In Guidelines for Leading Your Congregation: Stewardship, Phyllis M. Bowers has outlined twelve qualities of the Christian steward. Rev. Bowers is the Executive Director of The United Methodist Stewardship Foundation of Central Pennsylvania. It is an honor for her work to be published in a denominational guide. Over the next year, we will take a look at each of the twelve qualities she has detailed. The first of these characteristics is compassion. She states:

A Christian steward is compassionate. Christian stewards are caretakers and caregivers. They concern themselves with the distribution of gifts and resources so that all might benefit (Genesis 2.4-9; Matthew 14.13-21; Matthew 25.31-46; 1 Corinthians 12.12-28; James 2.14-17).
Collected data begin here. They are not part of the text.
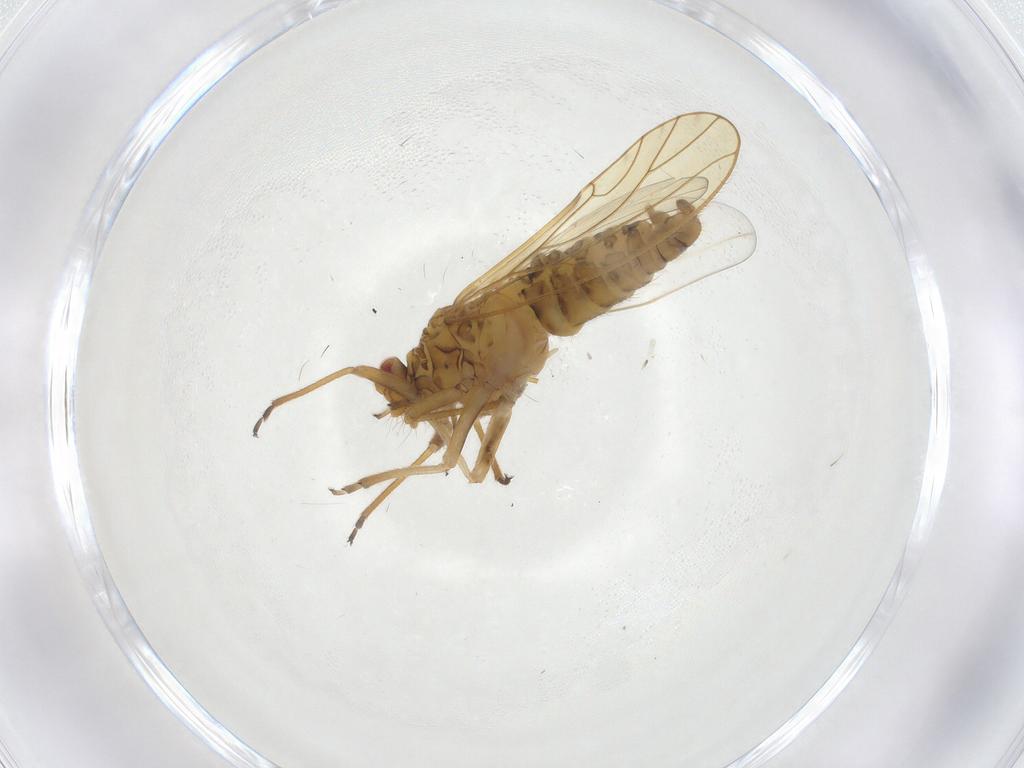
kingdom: Animalia
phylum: Arthropoda
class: Insecta
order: Hemiptera
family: Psyllidae
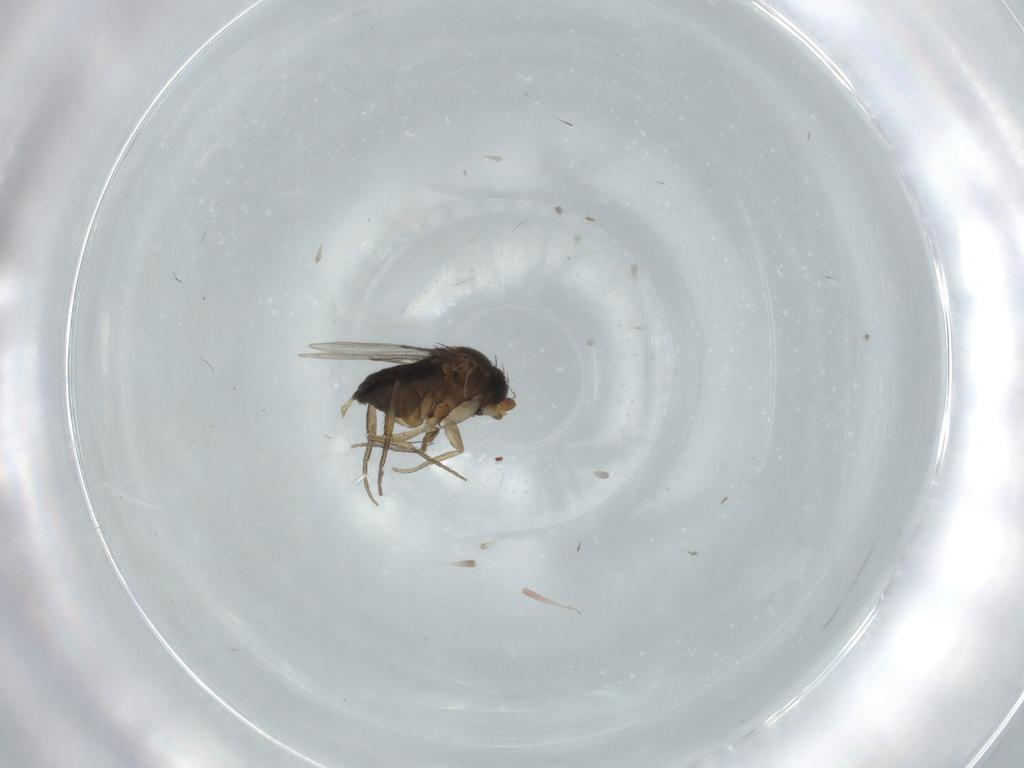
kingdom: Animalia
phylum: Arthropoda
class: Insecta
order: Diptera
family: Phoridae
While a caretaker is one who has been given the responsibility of caring for something or someone, a caregiver always refers to the care of someone. Stewards recognize that their finances and possessions belong to God and are only entrusted to their care. They are given to the steward to be used in ways faithful to God. The creation passage in Genesis 2 expresses this in telling how God created the earth, placing humankind in the midst of it to care for it (Genesis 2.15).

God calls his stewards to be compassionate, distributing their resources to care for others in their time of need. Jesus did this as he fed the five thousand (Matthew 14). Jesus says when we do this for a stranger, we do this for him.

To be caretaker and caregiver is to recognize that all we have is gift, a gift entrusted to us to use for the glory of God.

We pray, “God, thank you for your good gifts, for your provision. May we be faithful in sharing those gifts to care for one another and to care for the stranger in our midst.”

(This post is taken from my monthly finance letter at West Side UMC.)